PYRRHUS. Oreste, est-ce ici qu'avec Pylade vous venez, Un jour si funeste à l'univers qu'il aime? Par quel heureux travers le Ciel vous ramène-t-il Dans ces lieux pacifiques où je m'étais retiré? Quel autre vainqueur me peut apporter de l'horreur, Que de voir ici celui qui sort des décombres De la Grèce, et qui vient contre moi faire des ombres De ses troupes, et des rois, et de son funeste bras? N'est-ce point, Oreste, un double craindre, Et craindre un ennemi que je vins couronner, Et craindre un ami que je viens renoncer?
ORESTE. Mes malheurs, Pyrrhus, vous en serez ravi. J'avois besoin d'un asile, et d'un chef qui fût mon appui; Les présents des dieux me porta ici; mais ce n'est point un illustre hasard qui me fait voir vos regards. Votre porte fut ouverte à mes malheurs; vous m'avez reçu dans votre monde; j'ai laissé mon malheur à la cour des rois, Et, si j'en viens ici, ce n'est point par désir; C'est que l'espoir du salut me conduit à mon tour, Et que la liberté me fait plus de bien que l'amour.
PYRRHUS. Parlez; quel espoir vous ramène? quel secours proposez-vous? Que voulez-vous? dites, ou craignez-vous? Orestes, quel dessein amenez-vous aux bords du Péloponnèse? Pourquoi ce genre d'alarme et ce vêtement de douleur? Votre front n'était-il pas moins troublé quand vous partîtes de vos rivages? Parlez, je vous rends justice; et si, par mes rigueurs, j'ai pu vous faire du mal, vous serez vengé; et c'est l'amitié qui me force à faire ce serment.
ORESTE. Je viens pour moi seul, et par un dessein de paix; J'ai fui mes amis, et j'ôte loin la guerre; Je venais, ô Pyrrhus, au temple où tu parais, Pour expier mes forfaits, et pleurer sur mes faits. J'avois besoin de pleurs, et d'un plus sûr soutien; J'apportoix des fers que je veux donner aux mains Des dieux, et recevoir l'asile que tu me dois; Mais j'attendais trop d'un coeur auroit sans toi.

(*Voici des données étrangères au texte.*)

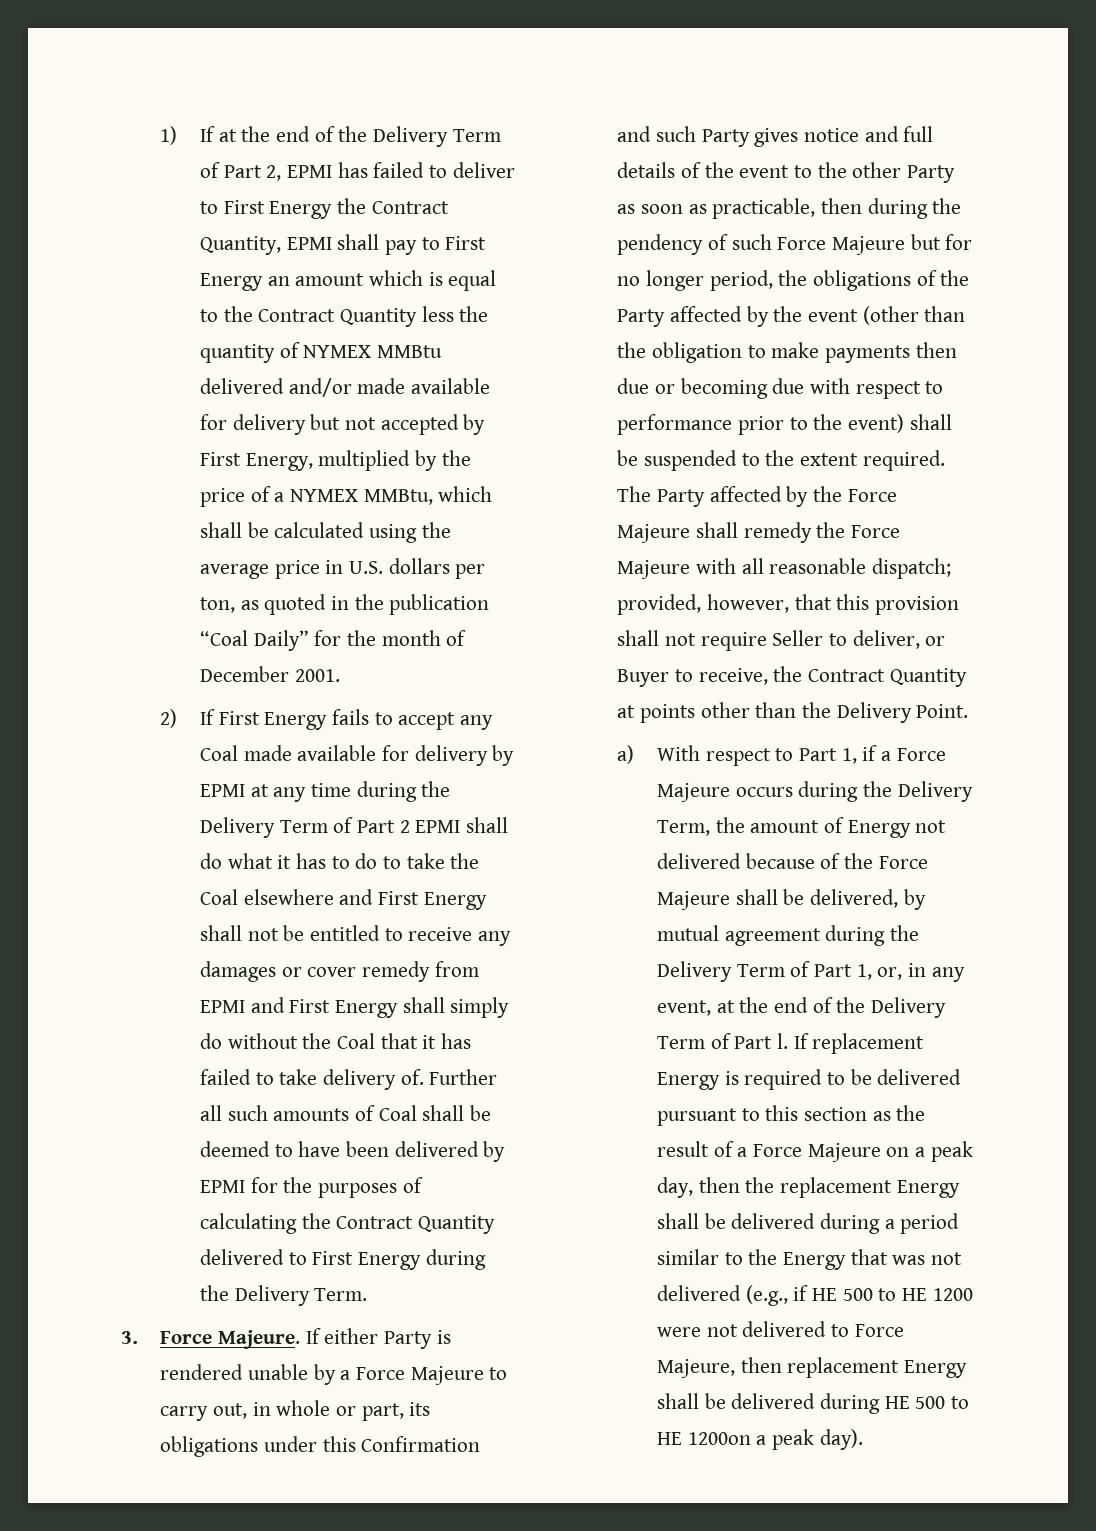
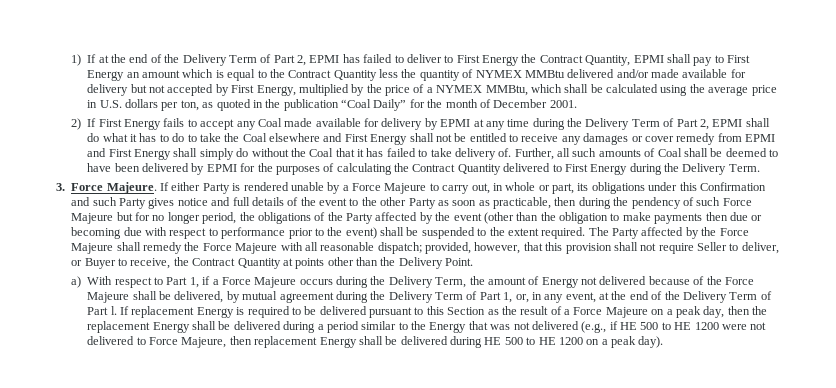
[399,820,410,833] 2 -> [699,119,709,130] 2,
[429,1069,498,1085] Further -> [514,148,554,160] Further,
[803,1107,867,1121] section -> [447,307,486,315] Section
[687,1432,751,1445] 1200on -> [558,337,600,345] 1200 on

PYRRHUS. Cessez, je vous prie, de parler ainsi; Apportez vos soucis, venez mettre ici vos griefs. Que peut un ami pour qui l'amitié est chère? Je veux l'être pour vous, et je veux vous rendre la paix. Si vous craignez quelque chose, dites-le; et dites-moi comment je dois vous défendre. Vous l'avez dit vous-même, Orestes: c'est la paix que vous cherchez; je vous la promets, et je vous donne mon secours.
ORESTE. Oui, je veux la paix; mais il faut la garder; Que l'on oublie mes traits, que la Grèce ait pitié; Il faut vivre caché dans un sort moins brillant, Et ne plus faire aux rois voir mon visage inquiet. La captivité me pèse, et la liberté me lasse; Mais mon âme est lasse encor de sa dure espérance. Que vais-je faire? ô ciel! quel est l'ordre des destins? Si la vie me quitte, je veux mourir plein d'horreur, Plutôt que de voir encor ceux qui sont mes bourreaux.
PYRRHUS. Orestes, la Grèce avait de grands desseins: Des haines, des respects, et des devoirs divers. Nous avons maintenu la paix; mais vos attraits, Vos discours, vos larmes, et vos discours courts, M'ont touché quelquefois. Orestes, mon coeur s'est fait tendre; mais ce n'est point pour nuire au roi ou changer mon office. Je vous donne hardiment mon appui et ma foi, Pourvu que vous viviez d'un sort qui fuit la joie.
ORESTE. Les présents du ciel me rendent un coeur plus faible; Mais la crainte encore et la haine me poussent toujours. O Pyrrhus, si vous me voulez seconder, Ne cherchez point d'honneur que je puisse demander; J'approuve l'oubli, je veux qu'on me pardonne enfin; Mais laissez-moi de la gloire, et laissez-moi la haine, Et ne me donnez point la force de me venger. Mon malheur est tel que je crains encor ma paix, Et que, dans la douceur même, je cherche la guerre.